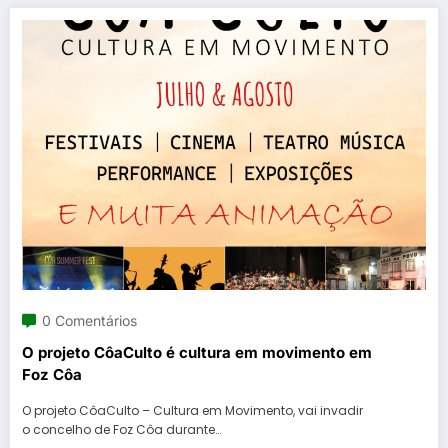
0 Comentários
O projeto CôaCulto é cultura em movimento em
Foz Côa
O projeto CôaCulto – Cultura em Movimento, vai invadir
o concelho de Foz Côa durante…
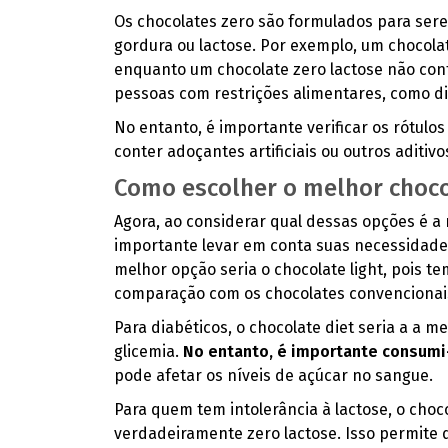
Os chocolates zero são formulados para ser
gordura ou lactose. Por exemplo, um chocola
enquanto um chocolate zero lactose não con
pessoas com restrições alimentares, como d
No entanto, é importante verificar os rótulo
conter adoçantes artificiais ou outros adit
Como escolher o melhor choc
Agora, ao considerar qual dessas opções é a
importante levar em conta suas necessidades
melhor opção seria o chocolate light, pois t
comparação com os chocolates convencionai
Para diabéticos, o chocolate diet seria a a me
glicemia.
No entanto, é importante consum
pode afetar os níveis de açúcar no sangue.
Para quem tem intolerância à lactose, o choc
verdadeiramente zero lactose. Isso permite 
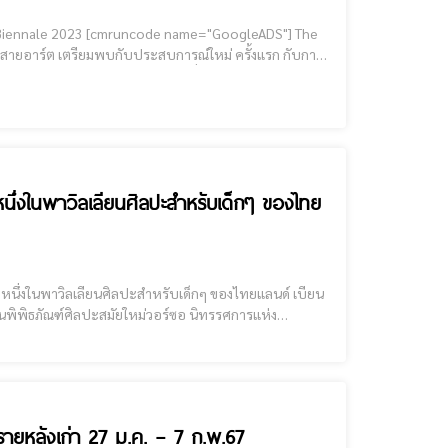
 เตรียมพบกับประสบการณ์ใหม่ ครั้งแรก กับการ
ng Rai" เข้าด้วยกันอย่างลงตัว เพื่อสร้างประวัติศ
นึ่งในพาวิลเลียนศิลปะสำหรับเด็กๆ ของไทย
ด์ เบียนนาเล่ เชียงราย 2023 [cmruncode
รายหลังเก่า 27 ม.ค. – 7 ก.พ.67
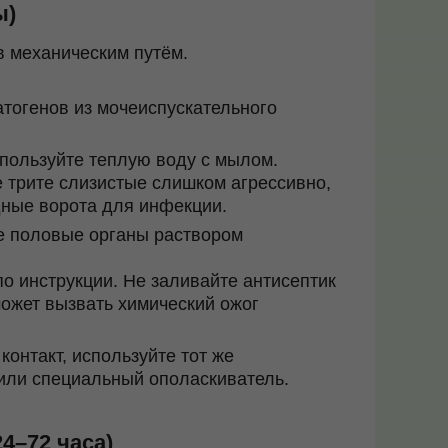
ы)
в механическим путём.
атогенов из мочеиспускательного
пользуйте теплую воду с мылом.
е трите слизистые слишком агрессивно,
дные ворота для инфекции.
 половые органы раствором
по инструкции.
Не заливайте антисептик
может вызвать химический ожог
онтакт, используйте тот же
 или специальный ополаскиватель.
24–72 часа)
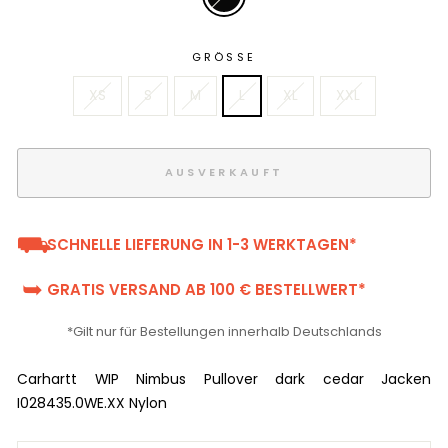
GRÖSSE
XS
S
M
L
XL
XXL
AUSVERKAUFT
⛟
SCHNELLE LIEFERUNG IN 1-3 WERKTAGEN*
➥
GRATIS VERSAND AB 100 € BESTELLWERT*
*Gilt nur für Bestellungen innerhalb Deutschlands
Carhartt WIP Nimbus Pullover dark cedar Jacken
I028435.0WE.XX Nylon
········
TASK BRIEF: Please copy out each line of the material that holds the string "zero".

ANSWER SPACE:
Os chocolates zero são formulados para ser
enquanto um chocolate zero lactose não con
verdadeiramente zero lactose. Isso permite 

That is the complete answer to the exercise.